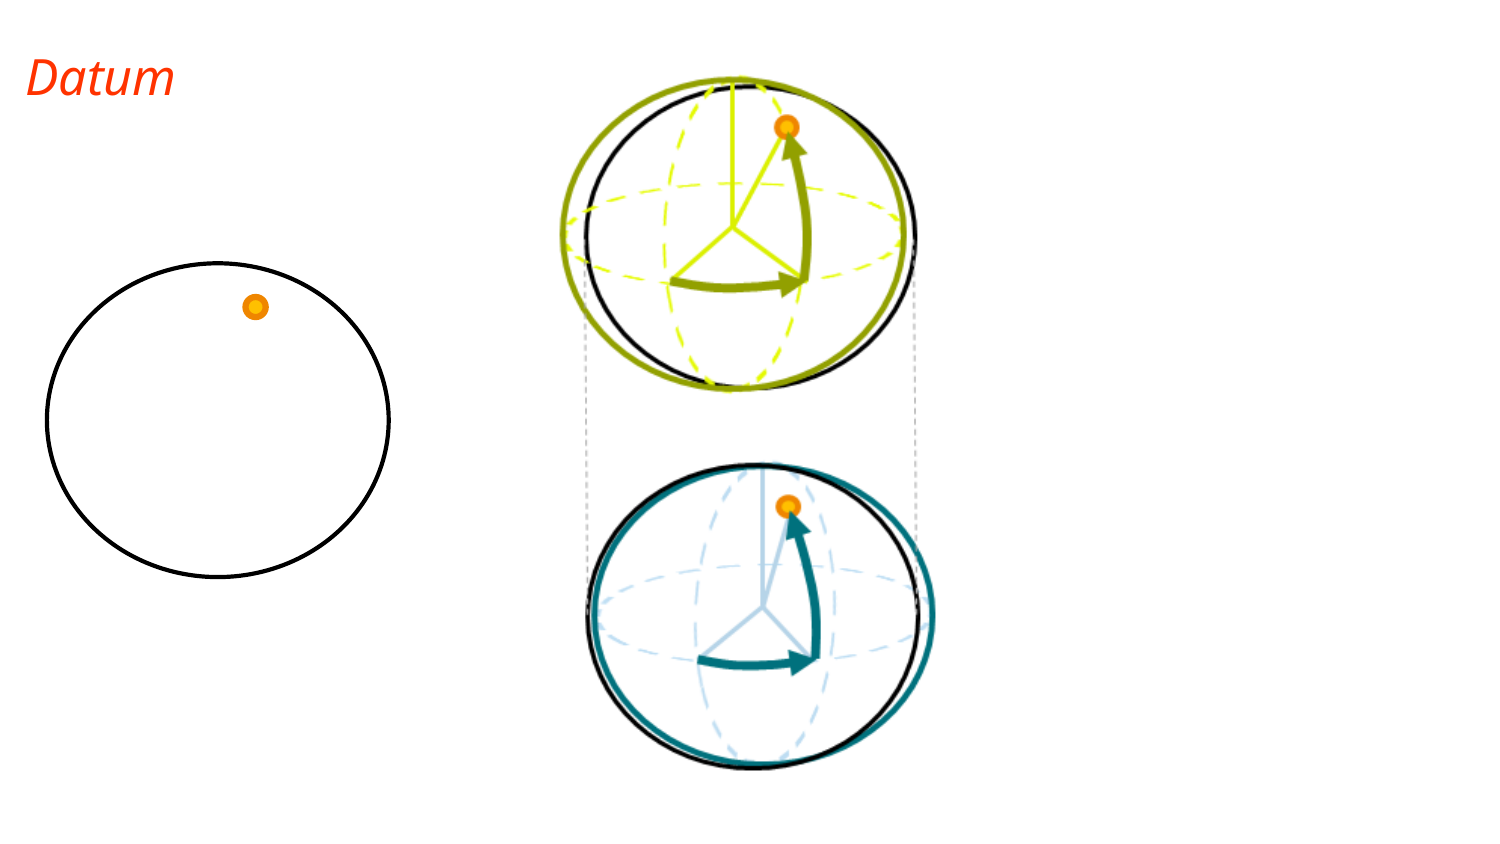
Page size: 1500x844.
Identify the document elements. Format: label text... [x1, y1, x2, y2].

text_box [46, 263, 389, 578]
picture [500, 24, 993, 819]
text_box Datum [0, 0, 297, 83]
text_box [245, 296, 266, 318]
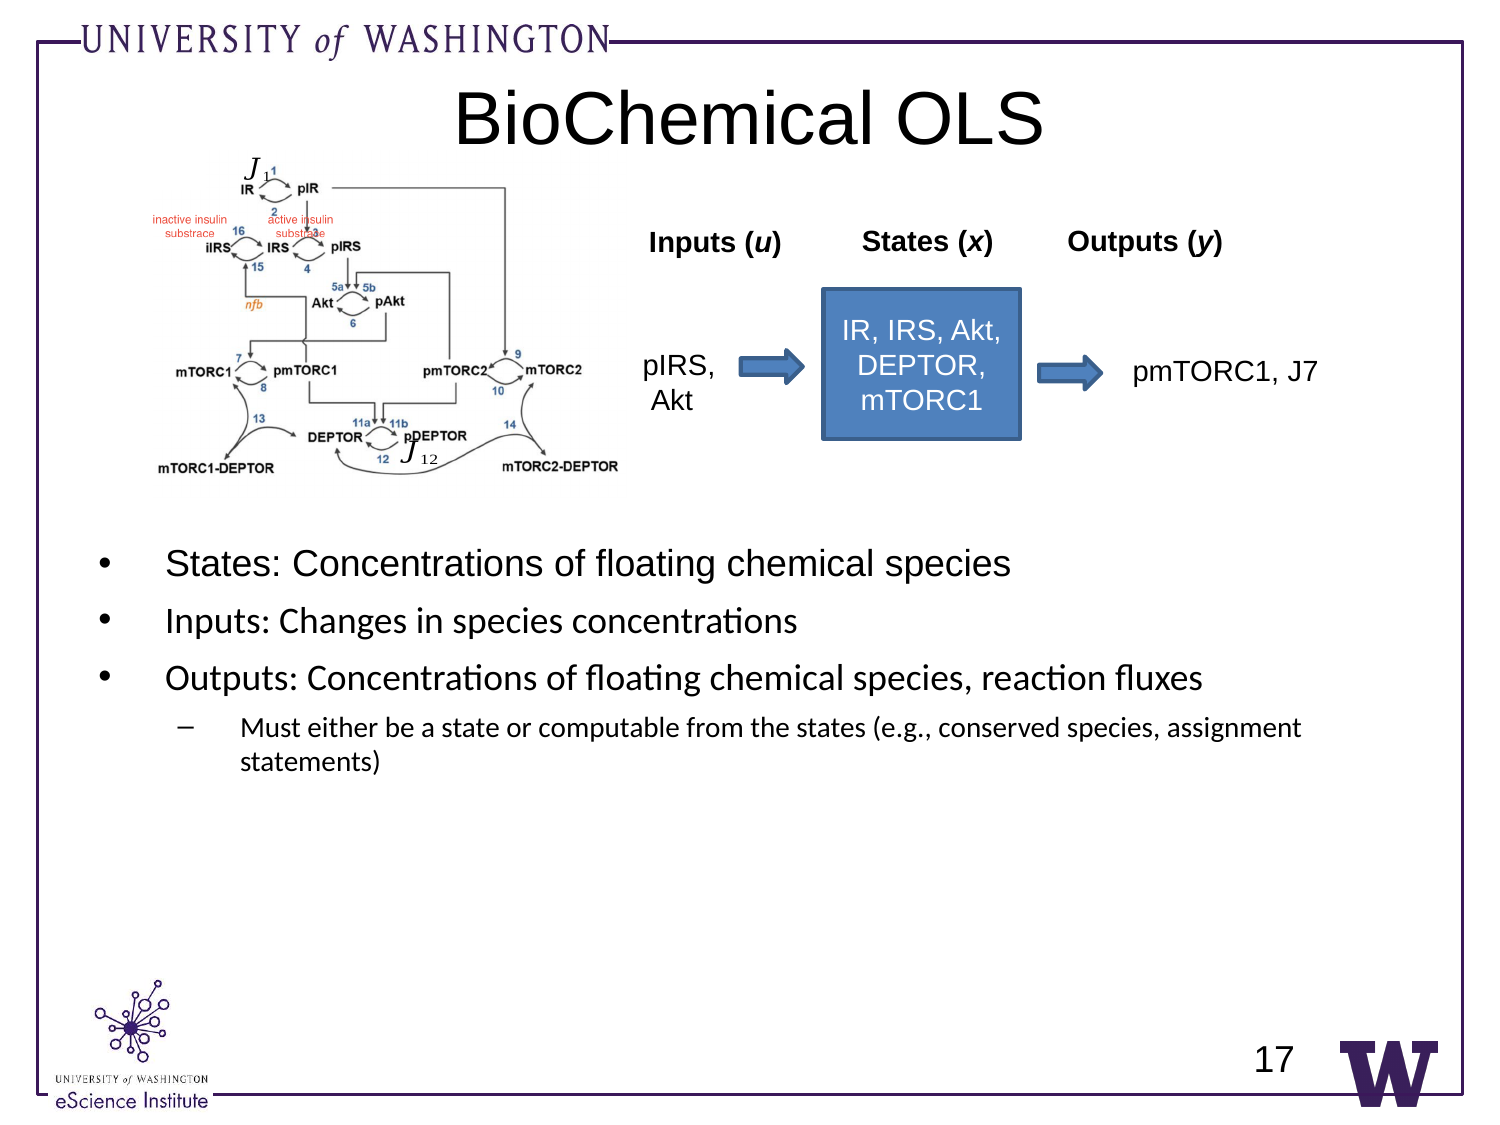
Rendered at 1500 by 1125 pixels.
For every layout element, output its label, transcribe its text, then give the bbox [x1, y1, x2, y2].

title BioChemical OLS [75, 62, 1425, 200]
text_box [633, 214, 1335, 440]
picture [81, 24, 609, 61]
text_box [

####################

◆ ASSIGNMENT
Repeat precisely the lines of the data starting at the one containing "Rendered at 1500 by 1125 pixels.", last line included.

◆ RESULT FOR THIS EXERCISE
Rendered at 1500 by 1125 pixels.
For every layout element, output its label, transcribe its text, then give the bbox [x1, y1, x2, y2].

title BioChemical OLS [75, 62, 1425, 200]
text_box [633, 214, 1335, 440]
picture [81, 24, 609, 61]
text_box [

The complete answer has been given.